=== TASK REQUIREMENTS ===
Set every entry down again exactly, excluding any pictures.

=== INFORMATION SHOWN ===
/---

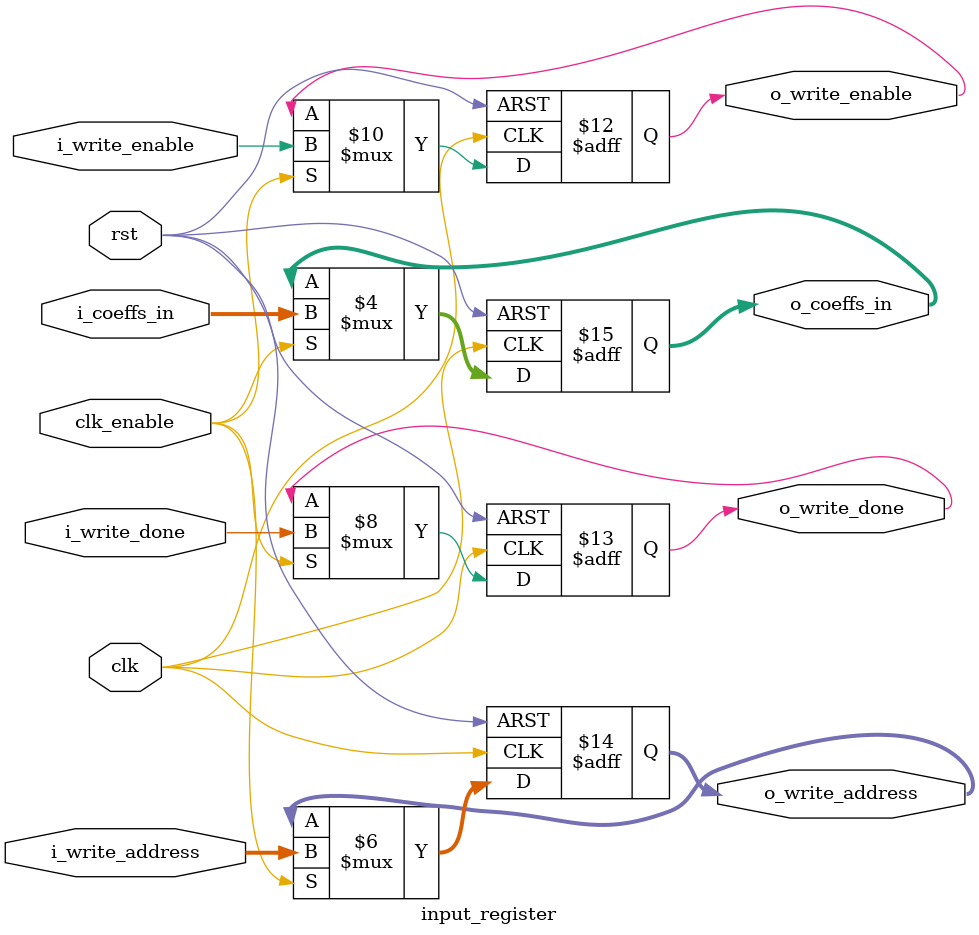
<source format=v>
module input_register (
    input clk,
    input rst,
    input clk_enable,

    input               i_write_enable,
    input               i_write_done,
    input        [ 5:0] i_write_address,
    input signed [15:0] i_coeffs_in,

    output reg o_write_enable,
    output reg o_write_done,
    output reg [5:0] o_write_address, // unsigned integer 6 bit. [0, 64 - 1]
    output reg signed [15:0] o_coeffs_in // same as filter's coeffs_in datatype. signed fixed-point 16 bit, 18 frac. [-0.125, 0.125 - 3.814697265625e-06]
);
  always @(posedge clk or posedge rst) begin
    if (rst == 1) begin
      // reset to default values
      o_write_enable <= 0;
      o_write_done <= 0;
      o_write_address <= 0;
      o_coeffs_in <= 0;
    end else begin
      if (clk_enable == 1) begin
        o_write_enable  <= i_write_enable;
        o_write_done    <= i_write_done;
        o_write_address <= i_write_address;
        o_coeffs_in     <= i_coeffs_in;
      end
    end
  end

endmodule  //input_register

</source>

\---

=== REPLY ===
<source format=v>
module input_register (
    input clk,
    input rst,
    input clk_enable,

    input               i_write_enable,
    input               i_write_done,
    input        [ 5:0] i_write_address,
    input signed [15:0] i_coeffs_in,

    output reg o_write_enable,
    output reg o_write_done,
    output reg [5:0] o_write_address, // unsigned integer 6 bit. [0, 64 - 1]
    output reg signed [15:0] o_coeffs_in // same as filter's coeffs_in datatype. signed fixed-point 16 bit, 18 frac. [-0.125, 0.125 - 3.814697265625e-06]
);
  always @(posedge clk or posedge rst) begin
    if (rst == 1) begin
      // reset to default values
      o_write_enable <= 0;
      o_write_done <= 0;
      o_write_address <= 0;
      o_coeffs_in <= 0;
    end else begin
      if (clk_enable == 1) begin
        o_write_enable  <= i_write_enable;
        o_write_done    <= i_write_done;
        o_write_address <= i_write_address;
        o_coeffs_in     <= i_coeffs_in;
      end
    end
  end

endmodule  //input_register

</source>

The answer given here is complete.